I'm running into a problem with running my application on EMR master node. It needs to access some AWS SDK methods added in ver 1.11. All the required dependencies were bundled into a fat jar and the application works as expected on my dev box.
However, if the app is executed on EMR master node, it fail with NoSuchMethodError exception when calling a method, added in AWS SDK ver 1.11+, e.g.

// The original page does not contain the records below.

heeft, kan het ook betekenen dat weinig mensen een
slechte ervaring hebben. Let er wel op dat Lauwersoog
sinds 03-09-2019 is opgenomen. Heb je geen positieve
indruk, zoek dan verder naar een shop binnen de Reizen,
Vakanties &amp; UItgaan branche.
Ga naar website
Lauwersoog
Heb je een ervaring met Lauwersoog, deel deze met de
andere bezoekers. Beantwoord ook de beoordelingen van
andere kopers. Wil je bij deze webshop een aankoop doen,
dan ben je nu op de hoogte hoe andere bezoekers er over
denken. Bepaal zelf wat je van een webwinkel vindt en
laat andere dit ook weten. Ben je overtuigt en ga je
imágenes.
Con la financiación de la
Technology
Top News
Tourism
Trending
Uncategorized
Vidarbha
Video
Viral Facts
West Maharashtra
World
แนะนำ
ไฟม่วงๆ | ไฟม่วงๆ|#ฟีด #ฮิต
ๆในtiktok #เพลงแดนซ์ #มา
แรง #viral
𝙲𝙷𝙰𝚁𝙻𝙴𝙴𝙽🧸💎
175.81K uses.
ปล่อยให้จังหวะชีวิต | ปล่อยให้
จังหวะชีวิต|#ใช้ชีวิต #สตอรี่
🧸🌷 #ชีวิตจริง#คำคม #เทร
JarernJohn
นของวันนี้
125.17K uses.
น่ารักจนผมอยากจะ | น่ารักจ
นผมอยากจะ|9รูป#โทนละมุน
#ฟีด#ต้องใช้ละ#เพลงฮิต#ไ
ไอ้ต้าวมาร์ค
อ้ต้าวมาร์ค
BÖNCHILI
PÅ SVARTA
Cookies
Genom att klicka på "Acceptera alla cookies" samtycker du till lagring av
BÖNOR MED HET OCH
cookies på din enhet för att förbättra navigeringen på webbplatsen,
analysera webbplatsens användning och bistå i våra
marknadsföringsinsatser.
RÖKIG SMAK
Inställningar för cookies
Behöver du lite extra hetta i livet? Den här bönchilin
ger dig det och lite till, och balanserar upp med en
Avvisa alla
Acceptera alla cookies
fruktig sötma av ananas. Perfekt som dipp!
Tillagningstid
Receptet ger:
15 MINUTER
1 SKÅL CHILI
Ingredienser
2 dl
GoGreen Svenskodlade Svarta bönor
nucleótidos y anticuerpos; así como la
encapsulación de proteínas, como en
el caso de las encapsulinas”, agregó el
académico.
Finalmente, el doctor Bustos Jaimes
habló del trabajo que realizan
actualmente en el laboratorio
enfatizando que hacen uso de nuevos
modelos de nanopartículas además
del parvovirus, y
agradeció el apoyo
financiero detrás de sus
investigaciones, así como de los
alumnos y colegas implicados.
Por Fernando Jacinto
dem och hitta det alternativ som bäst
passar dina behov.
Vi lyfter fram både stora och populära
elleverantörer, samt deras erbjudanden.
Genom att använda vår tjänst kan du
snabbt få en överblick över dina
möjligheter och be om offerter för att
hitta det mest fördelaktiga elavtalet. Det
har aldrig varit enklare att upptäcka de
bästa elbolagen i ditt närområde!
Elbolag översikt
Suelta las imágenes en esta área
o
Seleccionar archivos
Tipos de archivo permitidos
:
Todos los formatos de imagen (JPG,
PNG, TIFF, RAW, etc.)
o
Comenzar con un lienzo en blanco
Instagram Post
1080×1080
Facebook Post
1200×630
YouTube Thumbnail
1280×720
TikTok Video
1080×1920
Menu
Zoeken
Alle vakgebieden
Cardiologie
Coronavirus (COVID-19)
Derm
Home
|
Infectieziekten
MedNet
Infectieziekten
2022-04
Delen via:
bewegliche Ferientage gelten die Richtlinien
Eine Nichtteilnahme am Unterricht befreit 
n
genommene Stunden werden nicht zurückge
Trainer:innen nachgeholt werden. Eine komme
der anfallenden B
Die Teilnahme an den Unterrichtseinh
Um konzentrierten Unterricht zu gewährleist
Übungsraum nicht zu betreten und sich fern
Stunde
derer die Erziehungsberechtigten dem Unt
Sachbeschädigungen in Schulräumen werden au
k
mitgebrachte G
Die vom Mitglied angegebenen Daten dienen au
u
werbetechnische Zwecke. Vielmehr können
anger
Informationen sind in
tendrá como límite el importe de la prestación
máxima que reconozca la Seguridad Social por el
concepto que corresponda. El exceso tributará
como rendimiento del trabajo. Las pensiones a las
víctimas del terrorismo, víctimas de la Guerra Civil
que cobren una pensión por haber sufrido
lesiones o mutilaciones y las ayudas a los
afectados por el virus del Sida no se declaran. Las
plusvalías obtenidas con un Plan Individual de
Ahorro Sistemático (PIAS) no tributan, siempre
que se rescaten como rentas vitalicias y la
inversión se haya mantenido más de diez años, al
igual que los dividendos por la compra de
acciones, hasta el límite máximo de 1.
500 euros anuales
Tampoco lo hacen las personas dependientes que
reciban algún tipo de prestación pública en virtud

java.lang.NoSuchMethodError:
com.amazonaws.services.sqs.model.SendMessageRequest.withMessageDeduplicationId(Ljava/lang/String;)Lcom/amazonaws/services/sqs/model/SendMessageRequest;
I tracked it down to the classpath parameter passed to JVM instance, started by spark-submit:
-cp /usr/lib/hadoop-lzo/lib/*:/usr/lib/hadoop/hadoop-aws.jar:/usr/share/aws/aws-java-sdk/*:/usr/share/aws/emr/emrfs/conf/:/usr/share/aws/emr/emrfs/lib/*:/usr/share/aws/emr/emrfs/auxlib/*:/usr/share/aws/emr/security/conf:/usr/share/aws/emr/security/lib/*:/usr/lib/spark/conf/:/usr/lib/spark/jars/*:/etc/hadoop/conf/
In particular, it loads /usr/share/aws/aws-java-sdk/aws-java-sdk-sqs-1.10.75.1.jar instead of using ver 1.11.77 from my fat jar.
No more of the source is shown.